Our engine instead uses a bounding volume hierarchy (BVH), which looks like this:

This demo doesn't show the full hierarchy since it would be too messy, but the algorithm works by subdividing the world into smaller and smaller boxes. We first check if an object overlaps the top box. If it does then we check if it overlaps any of its children until we get all the way down to an actual, tangible object. The hard part of this scheme is deciding the best way to divide up everything.

I decided to compare the different construction methods for evaluation time and BVH quality. I've listed the performance values below, but without going into the exact differences, the method I decided to go with involved:

1.Pick a point in each object's AABB. I went with the minimum vertex to keep things simple.
2.Compute a parent AABB containing all of these points.
3.Find the axis with the largest max[axis]-min[axis] in the parent AABB.
4.Find the midpoint (min[axis]+max[axis])/2 and split objects by whether their AABBs are above or below this value.
5.Continue subdividing each side.

I call this the center split method. Other common methods involve splitting by surface area of the child AABBs, or sorting them by Morton codes and building the tree from the bottom up.
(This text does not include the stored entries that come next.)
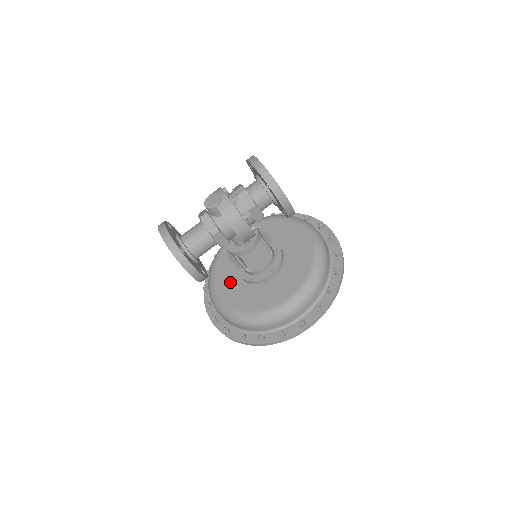
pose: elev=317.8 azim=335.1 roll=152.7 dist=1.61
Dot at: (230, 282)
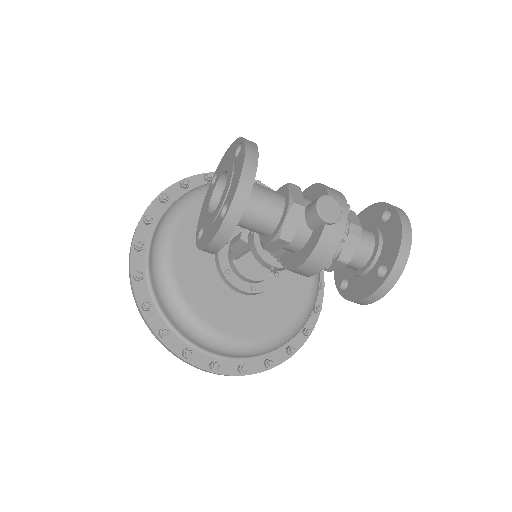
Dot at: occluded
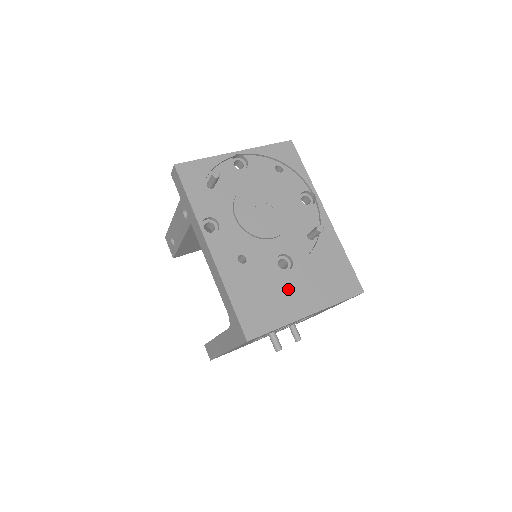
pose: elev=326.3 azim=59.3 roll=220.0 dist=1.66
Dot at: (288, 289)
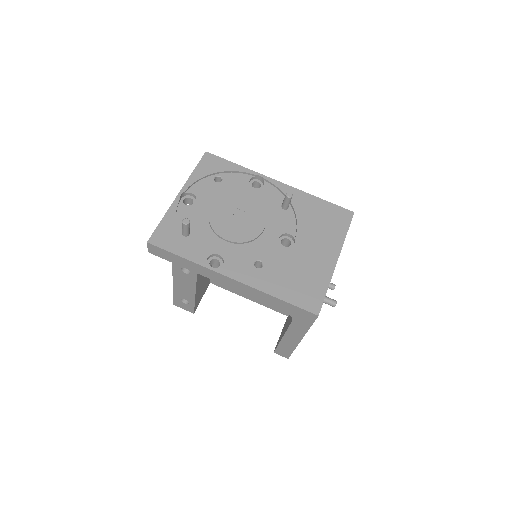
Dot at: (307, 256)
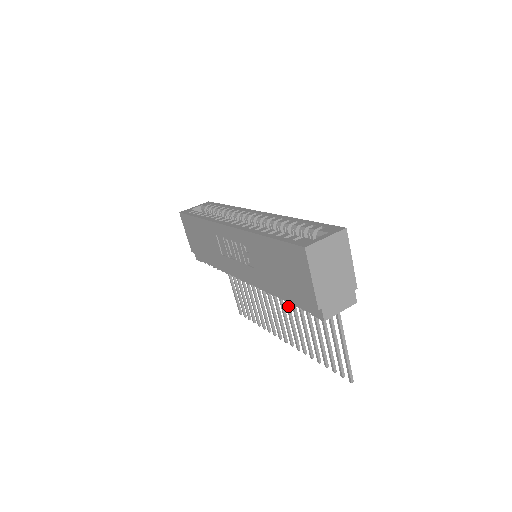
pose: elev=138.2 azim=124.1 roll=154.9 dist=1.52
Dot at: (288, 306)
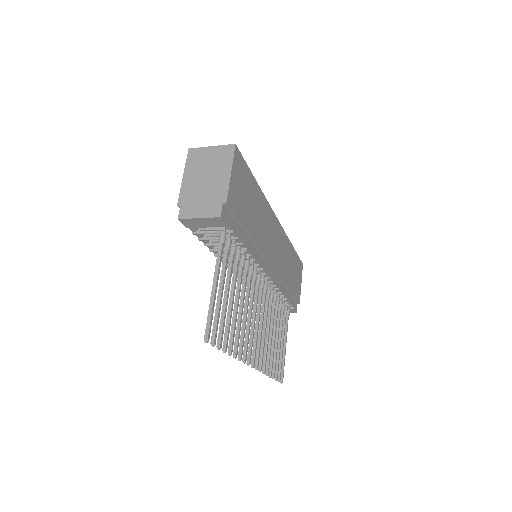
Dot at: (250, 301)
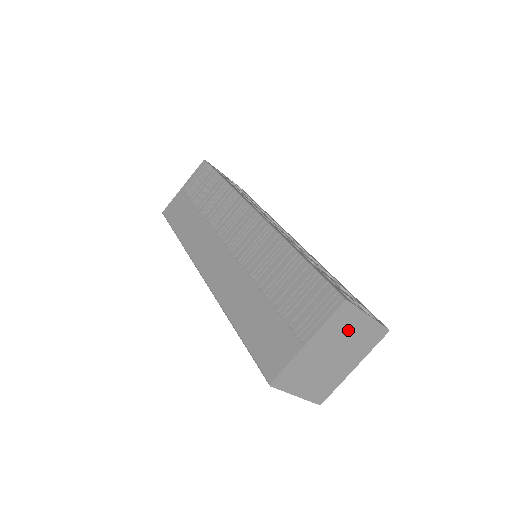
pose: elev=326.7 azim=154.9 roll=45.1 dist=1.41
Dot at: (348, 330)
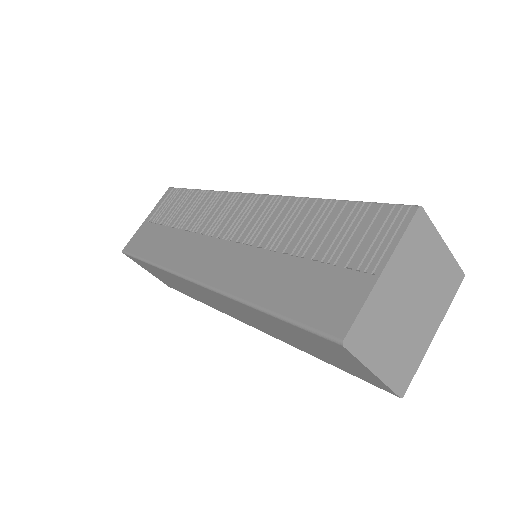
Dot at: (425, 261)
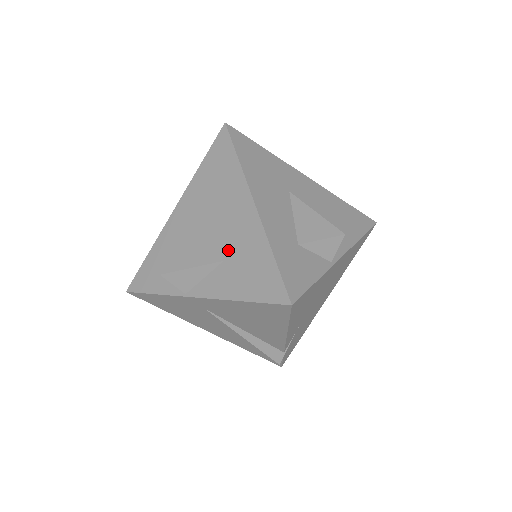
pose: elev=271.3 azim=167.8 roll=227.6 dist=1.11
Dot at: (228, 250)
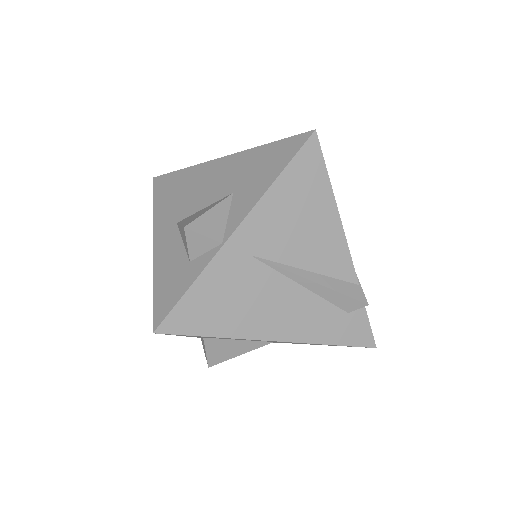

The next thing to look at was traversing the BVH during collision checks. In javascript, every array access is treated as an affront to god and punished just as harshly, so anything that could help accesses would pay dividends. To speed up traversal, we'll flatten the tree.

Flattening a tree involves rearranging it in memory so parents and siblings are nearby to each other in physical memory. In our case, the tree was arranged so the left child would immediately follow a parent. The right child would come after the left child and all its children. This is what it looks like compared to a tree arranged top to bottom in memory:

Top-to-bottom Flattened 1 1 .' '. .' '. .' '. .' '. 2 3 2 5 / \ / \ / \ / \ 4 5 6 7 3 4 6 7

Notice that differences between child - parent values in the top-to-bottom tree sum to 15, while it's only 11 in the flattened tree.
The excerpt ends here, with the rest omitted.